- _TASK LIST_
[a] From the mailing-list post on surrogates, pull out word for word the passage starting with "[Python-ideas] Processing surrogates" and going on through "that allows surrogates.".
[b] Please say whether each statement agrees with the mailing-list post on surrogates, answering yes or no and quoting the words that decide it: (i) UTF-7 can only include bytes \x00 through \x7F; (ii) the example loop asserts that the largest encoded byte is at most 255; (iii) encoding to UTF-7 requires first encoding to UTF-8.

- _SELECTED EXTRACT_
◆ ◆ ◆

[Python-ideas] Processing surrogates in

Thu May 14 15:18:33 CEST 2015

On Thu, May 14, 2015 at 05:21:10AM -0700, Andrew Barnert via Python-ideas wrote:
> On May 14, 2015, at 03:15, Serhiy Storchaka <storchaka at gmail.com> wrote:

[...]
> > There is also the UTF-7 encoding that allows surrogates.
> 
> Encoding to UTF-7 requires first encoding to UTF-16 and then doing the 
> modified-base-64 thing. And decoding from UTF-7 requires reversing 
> both those steps. There's no way surrogates can escape into Unicode 
> from that. I suppose you could, instead of decoding from UTF-7, just 
> do the base 64 decode and then skip the UTF-16 decode and instead just 
> widen the code units, but that's not a valid thing to do, and I can't 
> see why anyone would do it.

I don't see how UTF-7 could include surrogates. It's a 7-bit encoding, 
which means it can only include bytes \x00 through \x7F, i.e. ASCII 
compatible. 

http://unicode.org/glossary/#UTF_7

For example, this passes:

for i in range(0x110000):
    c = chr(i)
    b = c.encode('utf-7')
    m = max(b)
    assert m <= 127

so where are the surrogates coming from?

> > And yet one source of surrogates -- Python sources. eval(), etc.
> 
> If I type '\uD834\uDD1E' in Python 3.4 source, am I actually going to 
> get an illegal Unicode string made of 2 surrogate code points instead 
> of either an error or the single-character string '\U0001D11E'?

◆ ◆ ◆

- _RAW DATA_

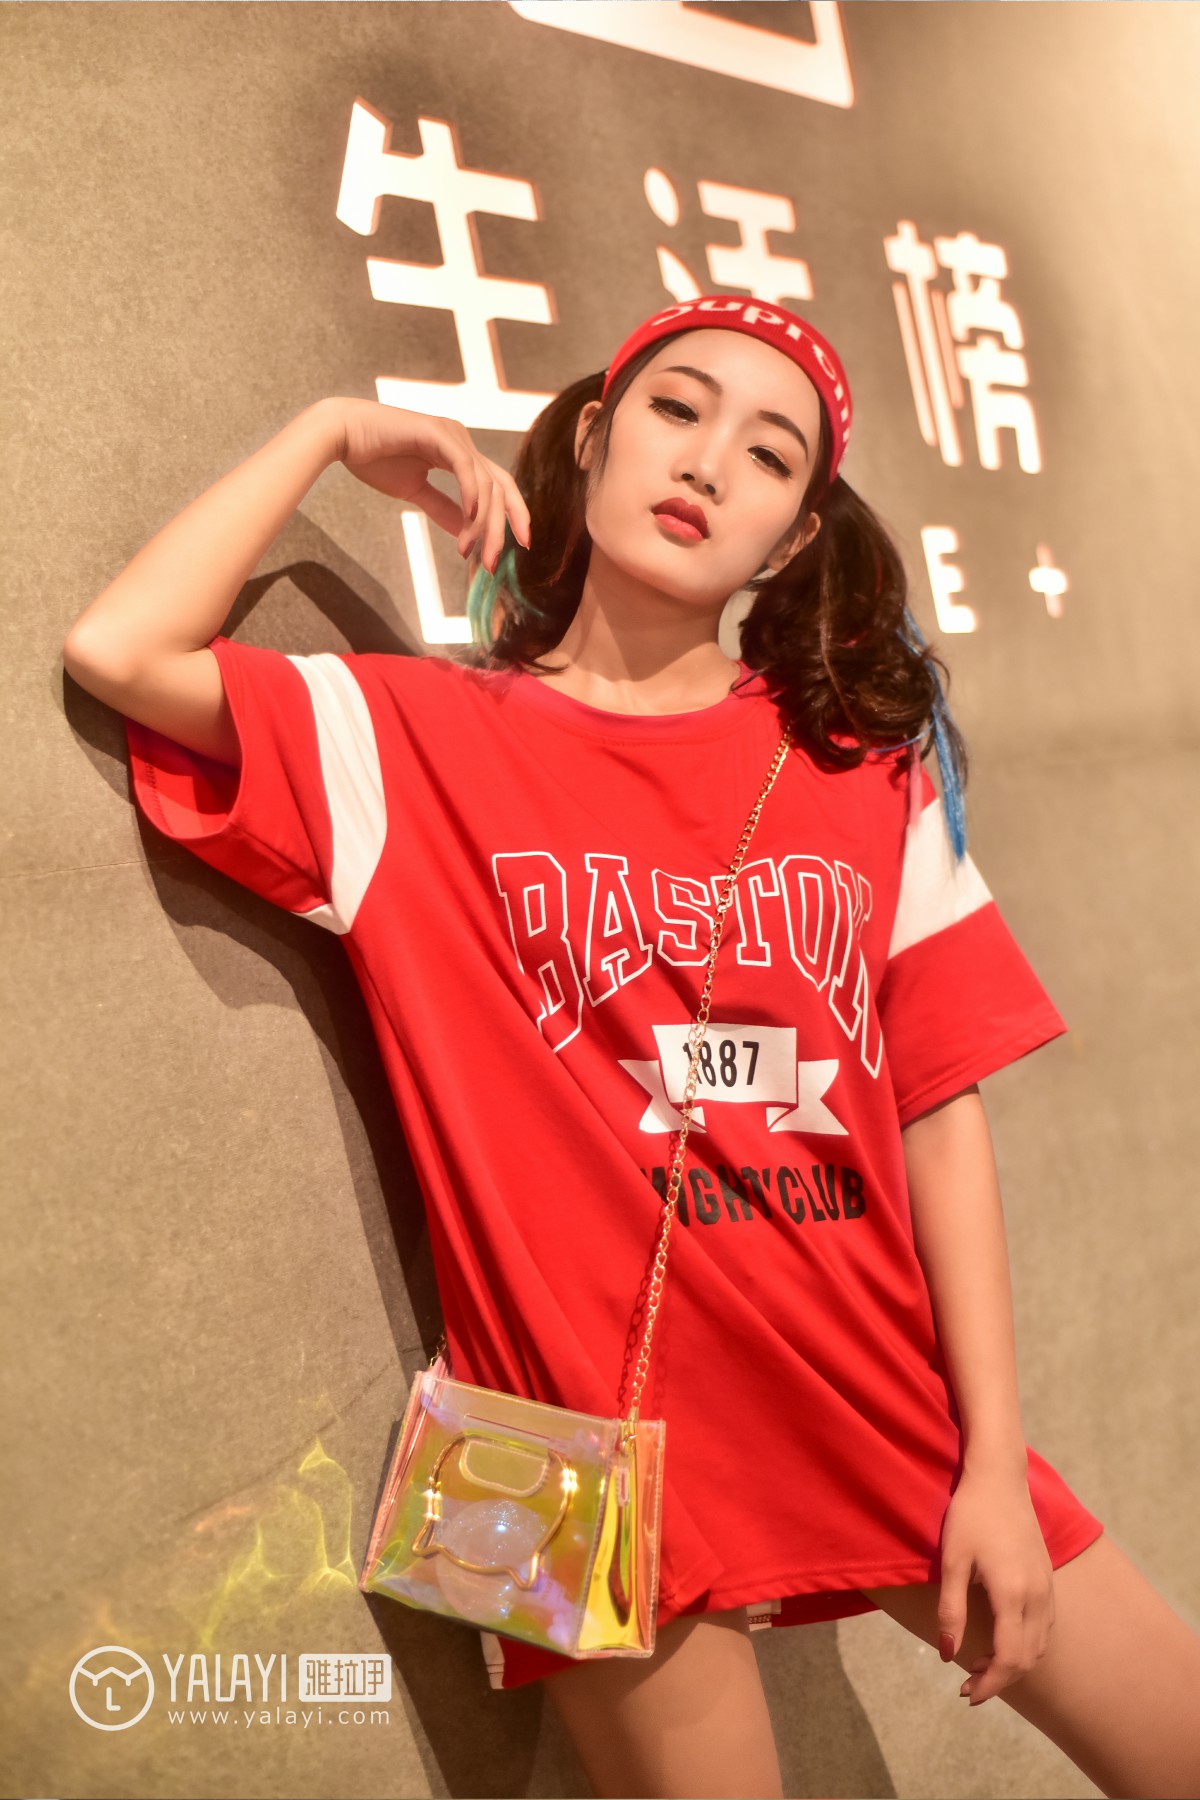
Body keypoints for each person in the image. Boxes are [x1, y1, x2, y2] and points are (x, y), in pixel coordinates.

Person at [63, 296, 1200, 1800]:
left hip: (861, 1382)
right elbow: (118, 646)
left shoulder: (860, 771)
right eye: (676, 409)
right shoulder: (409, 742)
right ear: (594, 439)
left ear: (794, 537)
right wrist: (333, 432)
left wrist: (991, 1455)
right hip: (550, 1442)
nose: (710, 462)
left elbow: (939, 1105)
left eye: (770, 454)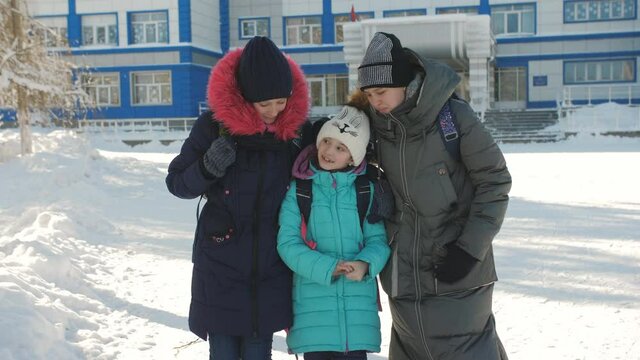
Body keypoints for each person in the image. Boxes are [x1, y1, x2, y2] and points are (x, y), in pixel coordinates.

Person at [354, 32, 512, 359]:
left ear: (405, 84)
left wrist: (469, 249)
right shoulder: (374, 128)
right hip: (403, 272)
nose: (375, 101)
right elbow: (332, 150)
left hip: (457, 266)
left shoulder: (452, 117)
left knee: (467, 349)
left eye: (381, 91)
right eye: (368, 94)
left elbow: (495, 181)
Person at [165, 36, 310, 359]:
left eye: (281, 101)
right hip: (220, 265)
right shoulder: (213, 128)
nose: (275, 111)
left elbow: (333, 161)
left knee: (258, 351)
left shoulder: (296, 134)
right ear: (245, 98)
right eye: (264, 104)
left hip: (270, 267)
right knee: (225, 350)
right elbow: (177, 183)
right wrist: (207, 167)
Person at [277, 106, 391, 360]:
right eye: (326, 141)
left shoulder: (366, 190)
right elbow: (287, 244)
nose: (329, 151)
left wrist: (365, 264)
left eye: (341, 147)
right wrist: (327, 267)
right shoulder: (299, 190)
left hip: (357, 314)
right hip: (313, 313)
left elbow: (379, 241)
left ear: (354, 157)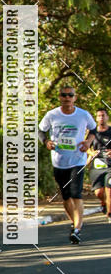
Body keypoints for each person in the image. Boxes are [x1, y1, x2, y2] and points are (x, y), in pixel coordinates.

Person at [38, 85, 95, 244]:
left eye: (70, 95)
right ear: (60, 97)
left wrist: (88, 142)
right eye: (64, 95)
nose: (67, 98)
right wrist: (46, 141)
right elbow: (40, 130)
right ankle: (74, 222)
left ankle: (77, 228)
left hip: (77, 160)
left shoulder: (83, 115)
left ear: (75, 98)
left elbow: (94, 129)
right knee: (66, 196)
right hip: (59, 161)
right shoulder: (52, 115)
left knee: (76, 193)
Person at [87, 108, 111, 222]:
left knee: (109, 189)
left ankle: (109, 213)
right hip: (97, 164)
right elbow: (85, 146)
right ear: (96, 118)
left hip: (110, 164)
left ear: (107, 117)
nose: (101, 118)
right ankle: (104, 202)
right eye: (99, 116)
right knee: (99, 192)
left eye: (103, 115)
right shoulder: (93, 132)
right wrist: (91, 153)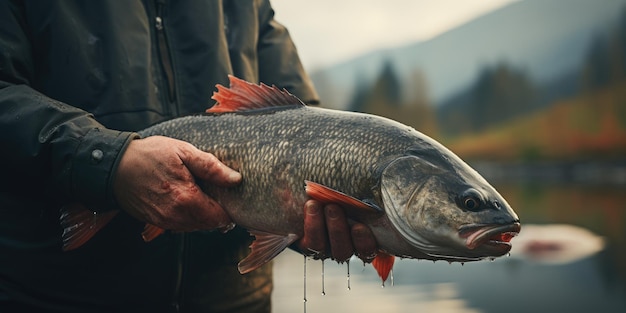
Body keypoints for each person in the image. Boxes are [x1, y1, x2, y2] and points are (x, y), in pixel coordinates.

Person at [0, 1, 378, 312]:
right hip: (56, 297)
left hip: (236, 300)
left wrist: (313, 215)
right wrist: (106, 164)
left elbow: (308, 126)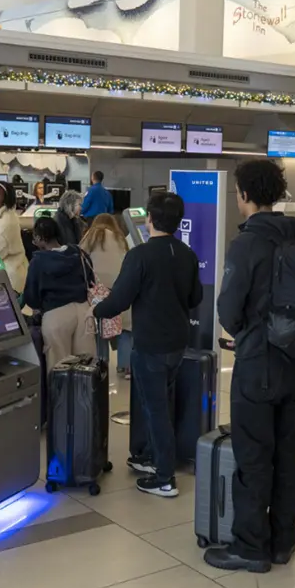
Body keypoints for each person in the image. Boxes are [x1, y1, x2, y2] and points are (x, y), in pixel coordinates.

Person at [205, 159, 295, 574]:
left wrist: (242, 328)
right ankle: (283, 541)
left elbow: (230, 310)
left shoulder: (247, 243)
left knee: (253, 457)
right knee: (288, 454)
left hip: (257, 364)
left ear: (245, 195)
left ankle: (250, 548)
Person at [93, 194, 201, 497]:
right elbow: (195, 299)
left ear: (150, 220)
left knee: (155, 411)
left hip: (150, 343)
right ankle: (154, 457)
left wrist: (97, 309)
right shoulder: (187, 254)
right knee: (161, 403)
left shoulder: (140, 255)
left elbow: (120, 300)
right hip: (178, 343)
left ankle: (165, 477)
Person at [23, 217, 97, 369]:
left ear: (40, 238)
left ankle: (61, 394)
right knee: (85, 367)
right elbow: (91, 279)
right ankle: (84, 394)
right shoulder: (78, 253)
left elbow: (31, 297)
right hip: (84, 312)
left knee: (59, 367)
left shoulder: (38, 262)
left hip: (56, 315)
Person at [80, 213, 134, 379]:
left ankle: (101, 363)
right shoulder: (120, 238)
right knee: (126, 327)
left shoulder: (91, 235)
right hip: (120, 286)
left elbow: (79, 255)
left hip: (97, 288)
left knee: (99, 327)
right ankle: (125, 366)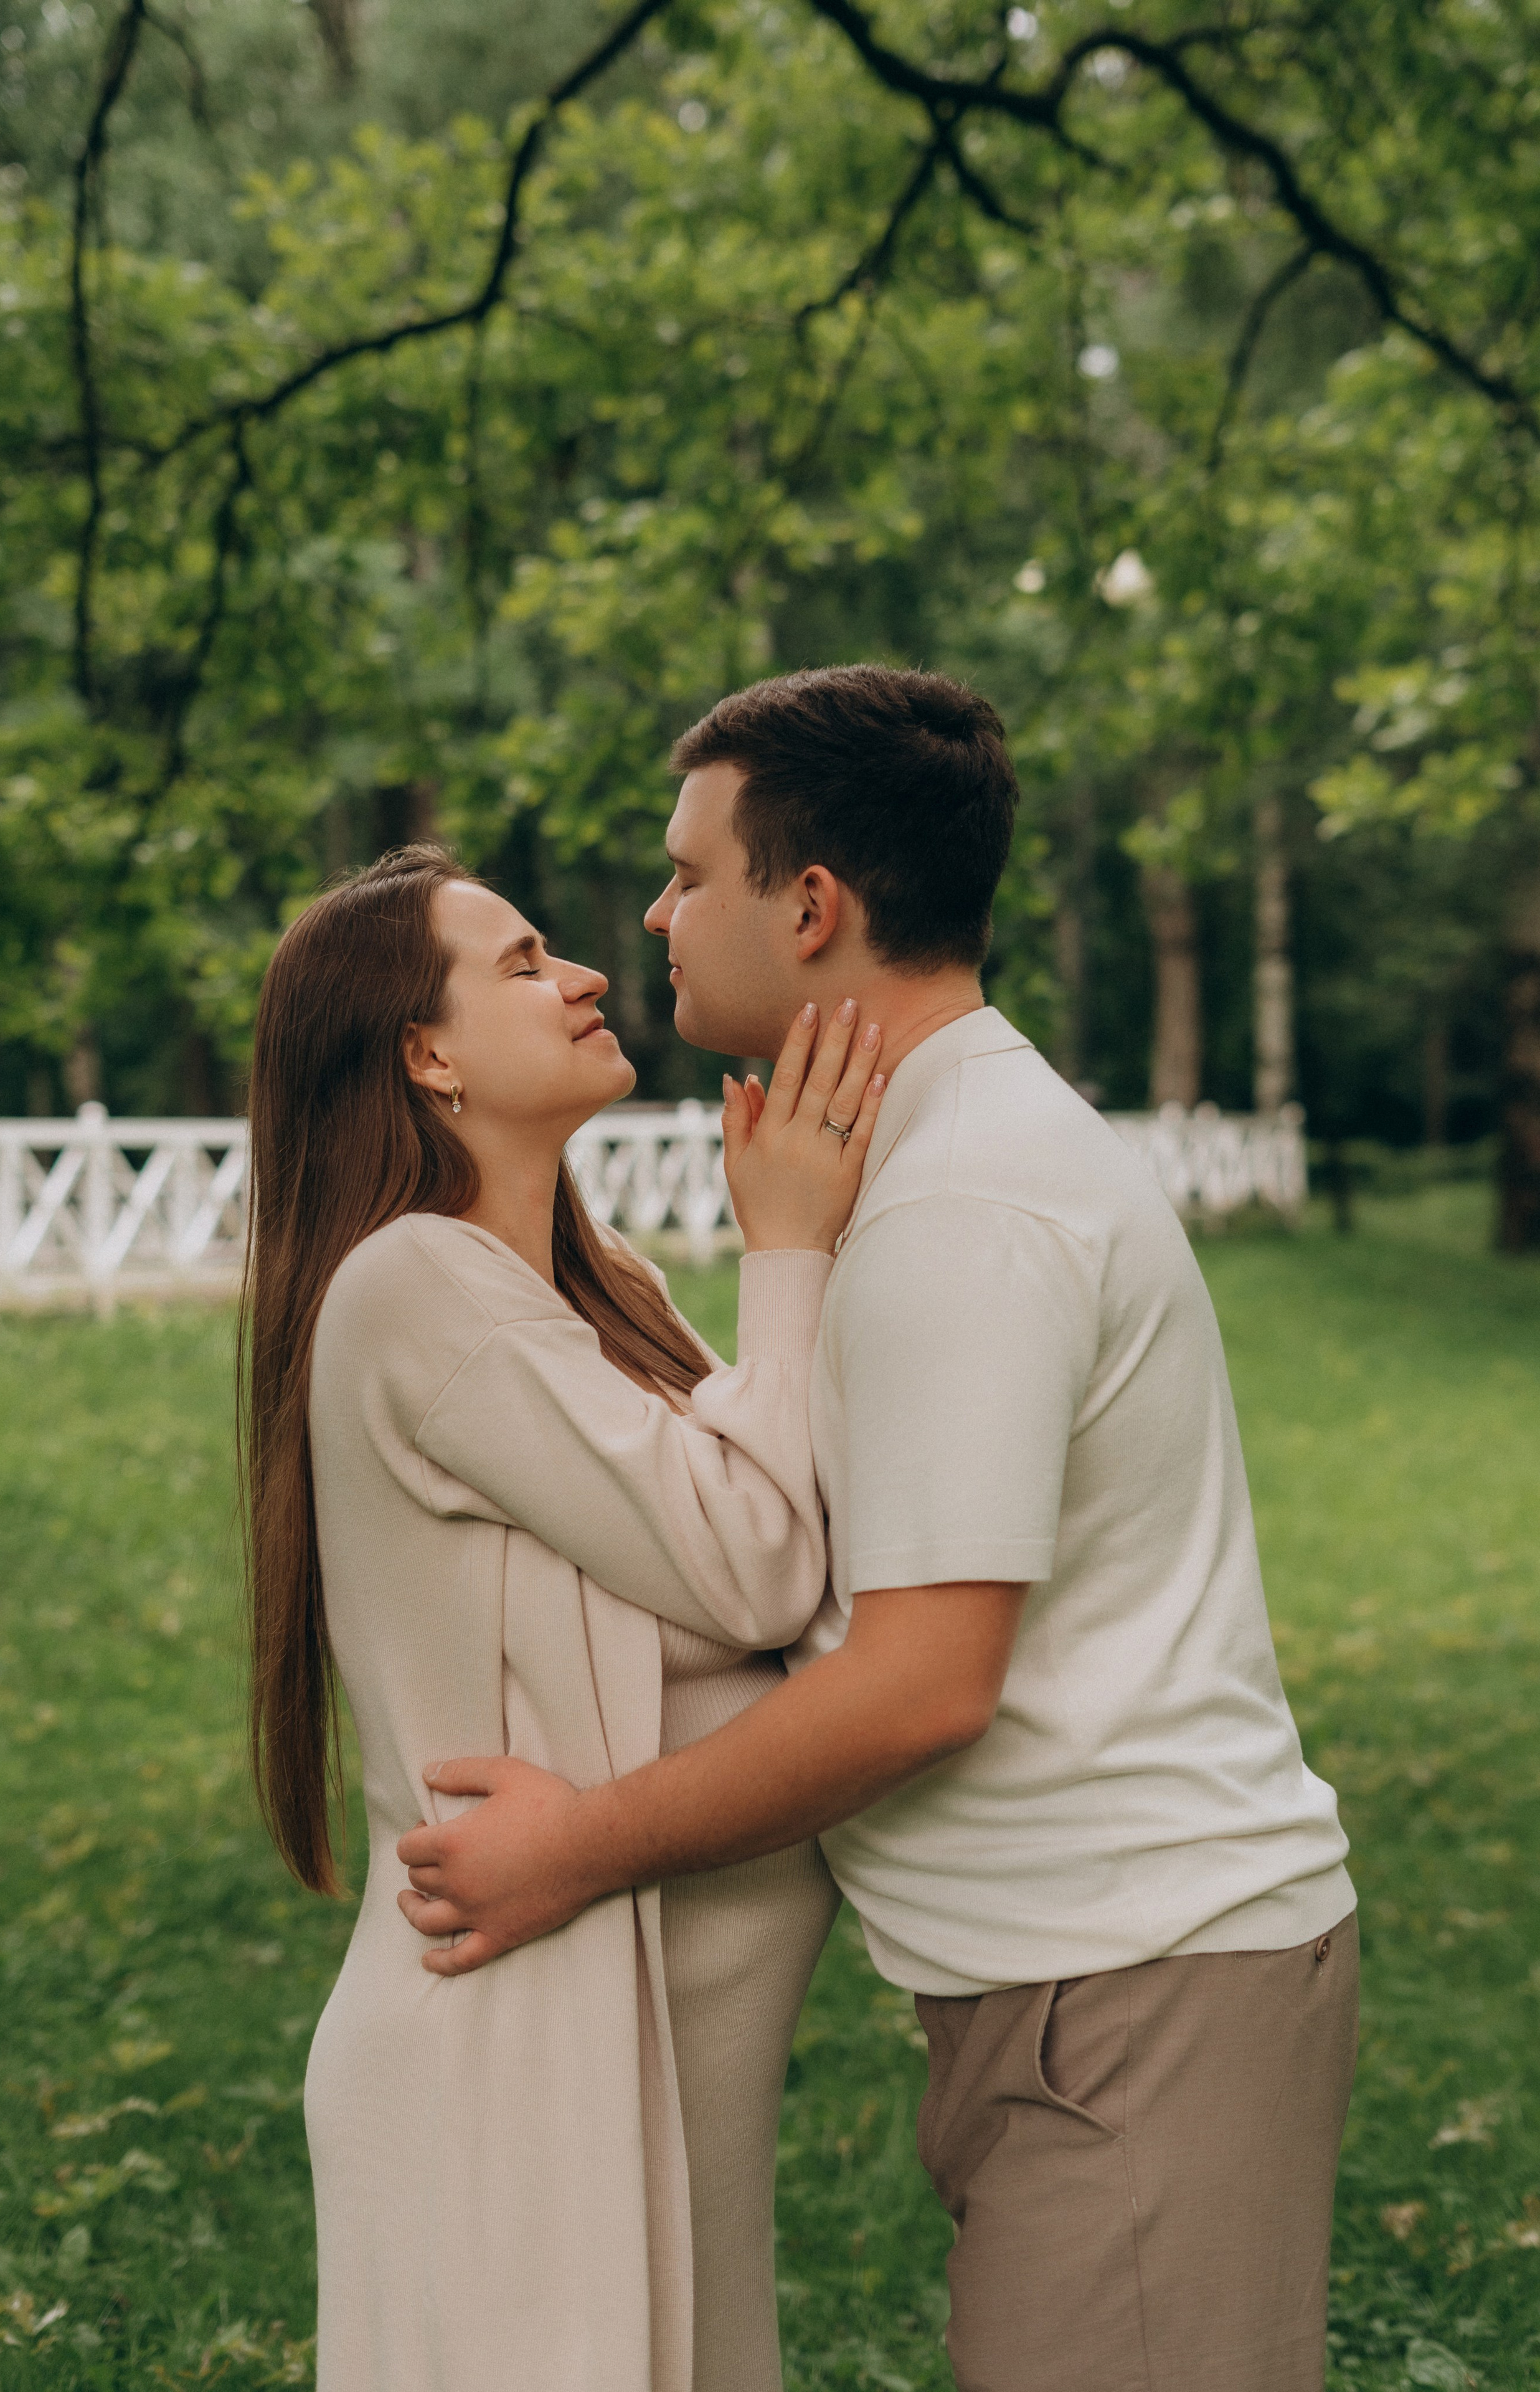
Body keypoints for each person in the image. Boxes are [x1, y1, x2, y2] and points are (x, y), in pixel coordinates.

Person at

◆ ◆ ◆

- _ANSWERS FOR THE TASKS_
[a]
[Python-ideas] Processing surrogates in

Thu May 14 15:18:33 CEST 2015

On Thu, May 14, 2015 at 05:21:10AM -0700, Andrew Barnert via Python-ideas wrote:
> On May 14, 2015, at 03:15, Serhiy Storchaka <storchaka at gmail.com> wrote:

[...]
> > There is also the UTF-7 encoding that allows surrogates.

[b]
(i) Yes: "It's a 7-bit encoding, which means it can only include bytes \x00 through \x7F"
(ii) No: "assert m <= 127"
(iii) No: "Encoding to UTF-7 requires first encoding to UTF-16"